🤖 AI Summary
This work addresses the challenge of developing large language models that simultaneously exhibit strong general capabilities and high performance on locally critical tasks—such as legal reasoning—within resource-constrained sovereign settings demanding transparency. To this end, the authors propose a lightweight, open post-training framework that integrates supervised fine-tuning (SFT), policy distillation, and small-scale reinforcement fine-tuning, enhanced by an improved InK-GRPO algorithm that combines GRPO with next-token prediction loss. This approach substantially reduces reliance on extensive instruction data and complex preference optimization. Demonstrated on Thai as a case study, the method effectively boosts model performance on local legal reasoning and knowledge-intensive tasks under limited academic-grade computational resources, while preserving robust general competence, thereby establishing for the first time the feasibility of high-quality sovereign large language models in low-resource regimes.
📝 Abstract
Large language models (LLMs) have progressed rapidly; however, most state-of-the-art models are trained and evaluated primarily in high-resource languages such as English and Chinese, and are often developed by a small number of organizations with access to large-scale compute and data.

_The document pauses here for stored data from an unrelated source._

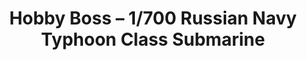 ---
layout: product
title: "Hobby Boss – 1/700 Russian Navy Typhoon Class Submarine"
price: "700" 
desc: "Maketa"
img_path: "/assets/img/HB87019.webp"
brand: "N/A"
available: false
special_offer: false
new: false
soon: false
cat: "010000"
subcat: "013500"
subsubcat: "0N/A"
sifra: "HB87019"
popular: false
---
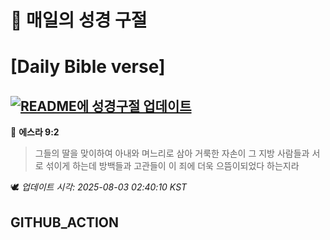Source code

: # 🙏 매일의 성경 구절
# [Daily Bible verse]
## [![README에 성경구절 업데이트](https://github.com/DONGSUKA/first_test/actions/workflows/update-readme-bible.yml/badge.svg)](https://github.com/DONGSUKA/first_test/actions/workflows/update-readme-bible.yml)
<!-- START_BIBLE_VERSE -->
📖 **에스라 9:2**
> 그들의 딸을 맞이하여 아내와 며느리로 삼아 거룩한 자손이 그 지방 사람들과 서로 섞이게 하는데 방백들과 고관들이 이 죄에 더욱 으뜸이되었다 하는지라

🕊️ _업데이트 시각: 2025-08-03 02:40:10 KST_
  <!-- END_BIBLE_VERSE -->
## GITHUB_ACTION
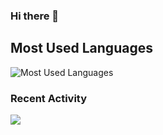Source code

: ### Hi there 👋

## Most Used Languages

![Most Used Languages](https://github-readme-stats.vercel.app/api/top-langs/?username=reionwong&layout=compact&langs_count=100&hide=HTML,TeX,Roff,Makefile,CSS,Gherkin,PHP,Perl,CMake,QMake)

### Recent Activity

![](https://github-profile-summary-cards.vercel.app/api/cards/profile-details?username=reionwong&theme=zenburn)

This gatekeeping creates a practical barrier for sovereign settings in which a regional- or national-scale institution or domain owner must retain control and understanding of model weights, training data, and deployment while operating under limited resources and strict transparency constraints. To this end, we identify two core requirements: (1) adoptability, the ability to transform a base model into a general-purpose assistant, and (2) sovereign capability, the ability to perform high-stakes, region-specific tasks (e.g., legal reasoning in local languages and cultural knowledge). We investigate whether these requirements can be achieved without scaling massive instruction corpora or relying on complex preference tuning pipelines and large-scale reinforcement fine-tuning (RFT). We present Typhoon S, a minimal and open post-training recipe that combines supervised fine-tuning, on-policy distillation, and small-scale RFT. Using Thai as a representative case study, we demonstrate that our approach transforms both sovereign-adapted and general-purpose base models into instruction-tuned models with strong general performance. We further show that small-scale RFT with InK-GRPO -- an extension of GRPO that augments the GRPO loss with a next-word prediction loss -- improves Thai legal reasoning and Thai-specific knowledge while preserving general capabilities. Our results suggest that a carefully designed post-training strategy can reduce the required scale of instruction data and computation, providing a practical path toward high-quality sovereign LLMs under academic-scale resources.